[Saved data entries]
- - - -
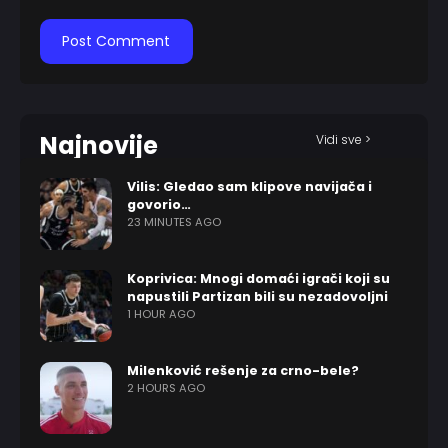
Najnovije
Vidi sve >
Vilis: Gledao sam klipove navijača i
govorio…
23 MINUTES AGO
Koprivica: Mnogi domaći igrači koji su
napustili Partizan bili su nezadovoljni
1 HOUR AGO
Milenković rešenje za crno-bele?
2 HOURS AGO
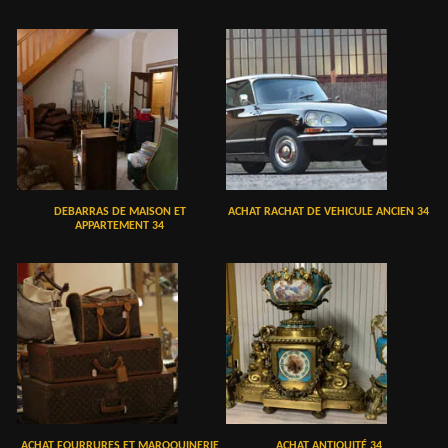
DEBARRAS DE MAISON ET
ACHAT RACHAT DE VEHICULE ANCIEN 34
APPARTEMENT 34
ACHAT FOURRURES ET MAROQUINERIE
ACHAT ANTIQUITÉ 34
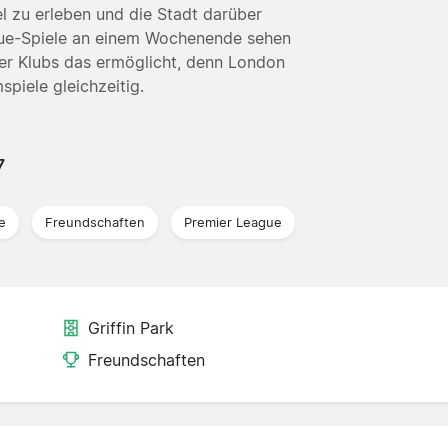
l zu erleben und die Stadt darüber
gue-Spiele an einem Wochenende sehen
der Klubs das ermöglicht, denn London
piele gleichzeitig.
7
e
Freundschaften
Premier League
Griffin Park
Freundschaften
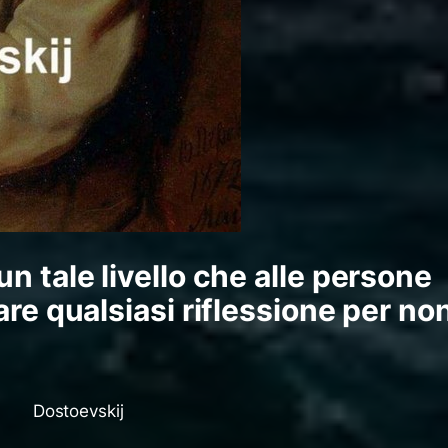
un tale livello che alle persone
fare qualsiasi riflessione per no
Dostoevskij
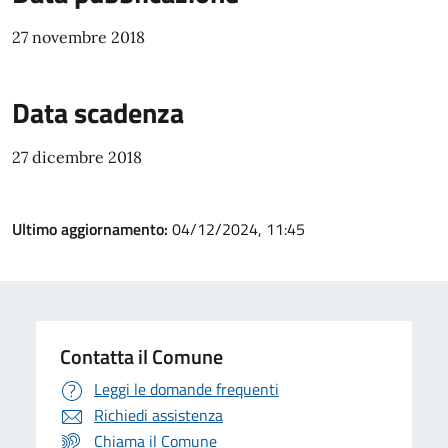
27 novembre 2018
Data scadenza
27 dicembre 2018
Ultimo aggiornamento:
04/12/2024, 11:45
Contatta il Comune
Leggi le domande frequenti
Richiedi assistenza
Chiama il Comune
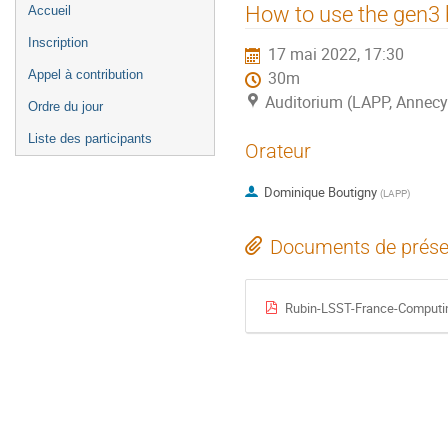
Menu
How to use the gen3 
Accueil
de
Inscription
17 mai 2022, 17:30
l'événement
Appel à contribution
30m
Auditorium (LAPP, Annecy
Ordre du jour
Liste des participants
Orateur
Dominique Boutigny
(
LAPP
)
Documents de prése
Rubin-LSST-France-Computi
- - - -
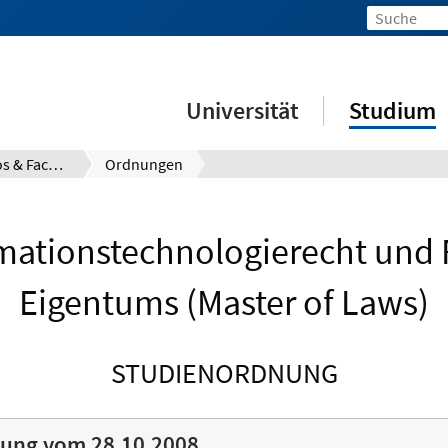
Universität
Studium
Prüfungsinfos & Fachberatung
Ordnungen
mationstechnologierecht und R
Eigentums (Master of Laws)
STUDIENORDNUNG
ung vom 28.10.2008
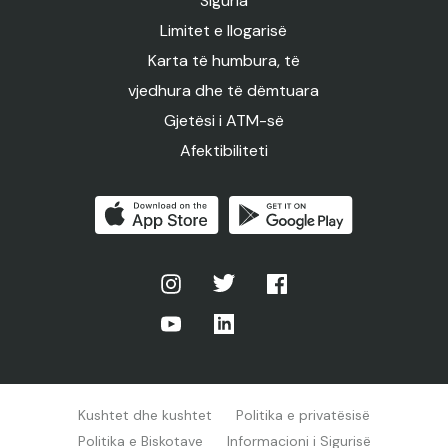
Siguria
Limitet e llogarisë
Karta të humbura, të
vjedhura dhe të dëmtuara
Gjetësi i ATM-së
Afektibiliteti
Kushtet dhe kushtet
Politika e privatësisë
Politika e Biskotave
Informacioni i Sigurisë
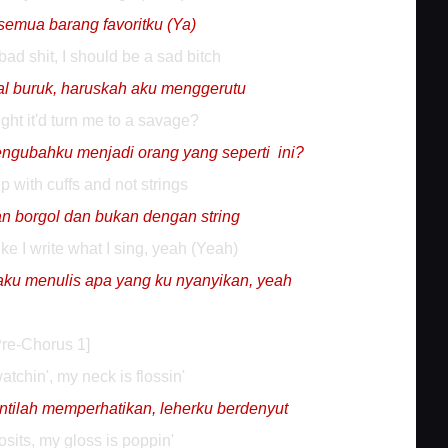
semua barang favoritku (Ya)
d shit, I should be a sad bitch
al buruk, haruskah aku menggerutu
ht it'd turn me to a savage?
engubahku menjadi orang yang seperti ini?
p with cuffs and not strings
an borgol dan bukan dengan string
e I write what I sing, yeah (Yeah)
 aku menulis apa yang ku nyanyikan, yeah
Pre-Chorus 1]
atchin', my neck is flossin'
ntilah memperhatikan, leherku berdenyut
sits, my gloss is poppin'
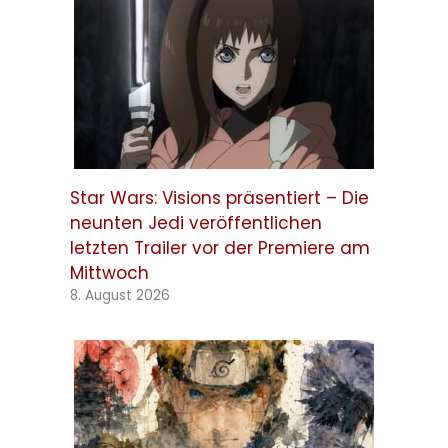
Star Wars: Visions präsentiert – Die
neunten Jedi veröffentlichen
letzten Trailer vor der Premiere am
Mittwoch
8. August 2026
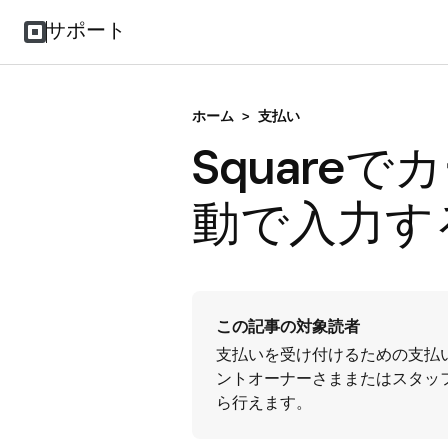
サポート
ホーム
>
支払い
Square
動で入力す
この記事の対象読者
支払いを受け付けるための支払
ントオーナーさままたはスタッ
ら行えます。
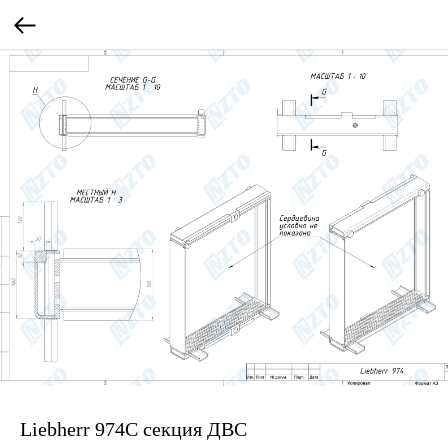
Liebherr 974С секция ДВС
- - - -
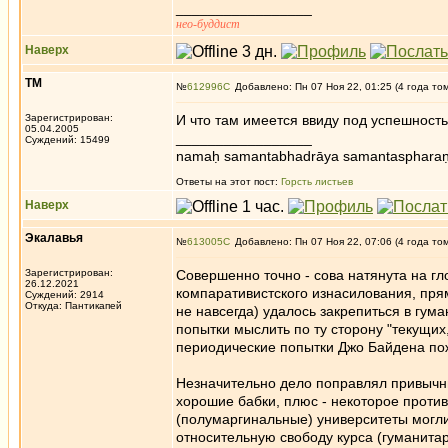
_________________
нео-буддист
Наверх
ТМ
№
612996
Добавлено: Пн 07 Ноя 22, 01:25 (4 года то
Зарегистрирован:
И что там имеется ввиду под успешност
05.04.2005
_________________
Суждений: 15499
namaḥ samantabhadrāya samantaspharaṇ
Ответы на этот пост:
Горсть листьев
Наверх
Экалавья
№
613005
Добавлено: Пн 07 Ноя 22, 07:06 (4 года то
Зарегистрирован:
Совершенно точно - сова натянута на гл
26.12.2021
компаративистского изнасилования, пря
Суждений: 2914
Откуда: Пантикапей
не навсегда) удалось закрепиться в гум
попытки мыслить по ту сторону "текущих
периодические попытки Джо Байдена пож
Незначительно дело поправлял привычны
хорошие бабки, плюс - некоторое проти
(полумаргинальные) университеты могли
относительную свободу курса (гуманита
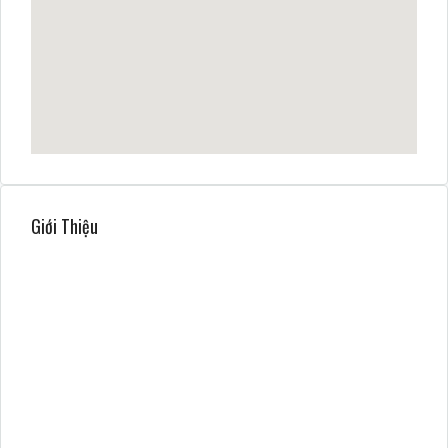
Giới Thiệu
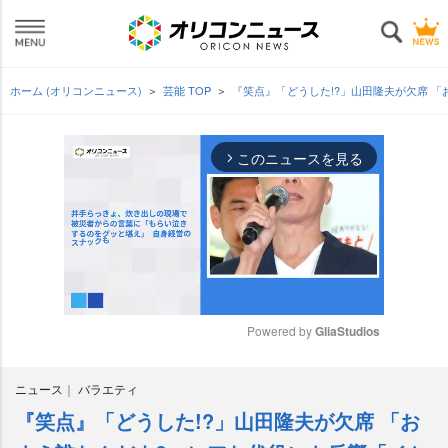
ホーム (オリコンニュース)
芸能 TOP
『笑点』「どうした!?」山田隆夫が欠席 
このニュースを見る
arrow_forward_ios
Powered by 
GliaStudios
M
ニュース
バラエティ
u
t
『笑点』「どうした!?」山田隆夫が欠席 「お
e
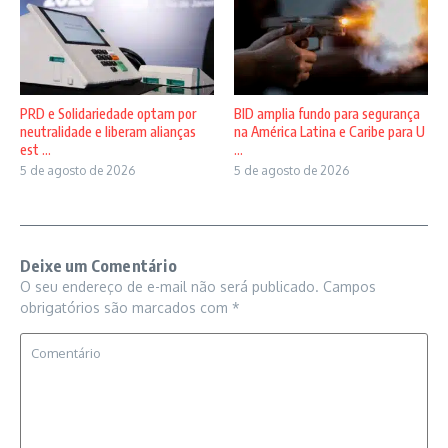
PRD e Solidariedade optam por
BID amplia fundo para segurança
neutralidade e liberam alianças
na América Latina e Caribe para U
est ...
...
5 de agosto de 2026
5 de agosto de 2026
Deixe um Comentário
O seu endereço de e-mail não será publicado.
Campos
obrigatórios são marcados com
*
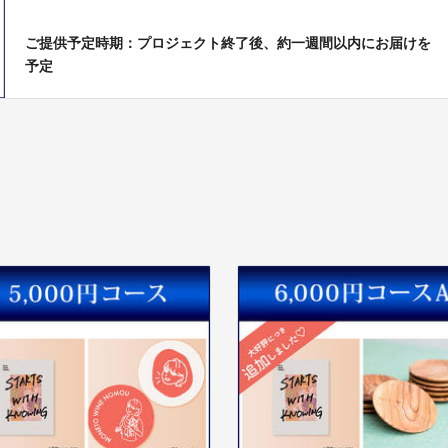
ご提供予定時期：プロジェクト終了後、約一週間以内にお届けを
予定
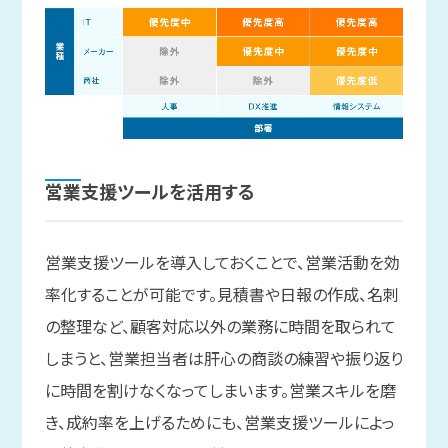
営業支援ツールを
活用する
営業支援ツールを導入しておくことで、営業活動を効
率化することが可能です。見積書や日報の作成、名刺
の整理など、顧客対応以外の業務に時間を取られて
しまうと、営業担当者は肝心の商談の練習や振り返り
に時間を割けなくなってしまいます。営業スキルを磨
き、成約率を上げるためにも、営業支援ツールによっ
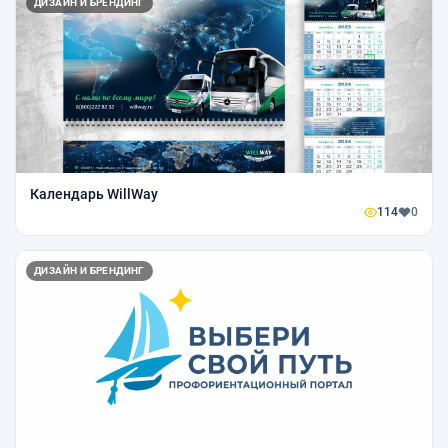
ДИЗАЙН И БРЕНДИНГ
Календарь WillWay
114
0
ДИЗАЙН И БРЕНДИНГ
- - - -
**Assignment**: In the entries above, every line from the line with "ACHAT FOURRURES ET MAROQUINERIE" to the line with "l'événement" is to be printed exactly, with both ends included and pictures excluded.

**Task response**:
ACHAT FOURRURES ET MAROQUINERIE
ACHAT ANTIQUITÉ 34
l zu erleben und die Stadt darüber
gue-Spiele an einem Wochenende sehen
der Klubs das ermöglicht, denn London
piele gleichzeitig.
7
e
Freundschaften
Premier League
Griffin Park
Freundschaften
un tale livello che alle persone
fare qualsiasi riflessione per no
Dostoevskij
27 novembre 2018
Data scadenza
27 dicembre 2018
Ultimo aggiornamento:
04/12/2024, 11:45
Contatta il Comune
Leggi le domande frequenti
Richiedi assistenza
Chiama il Comune
Menu
How to use the gen3 
Accueil
de
Inscription
17 mai 2022, 17:30
l'événement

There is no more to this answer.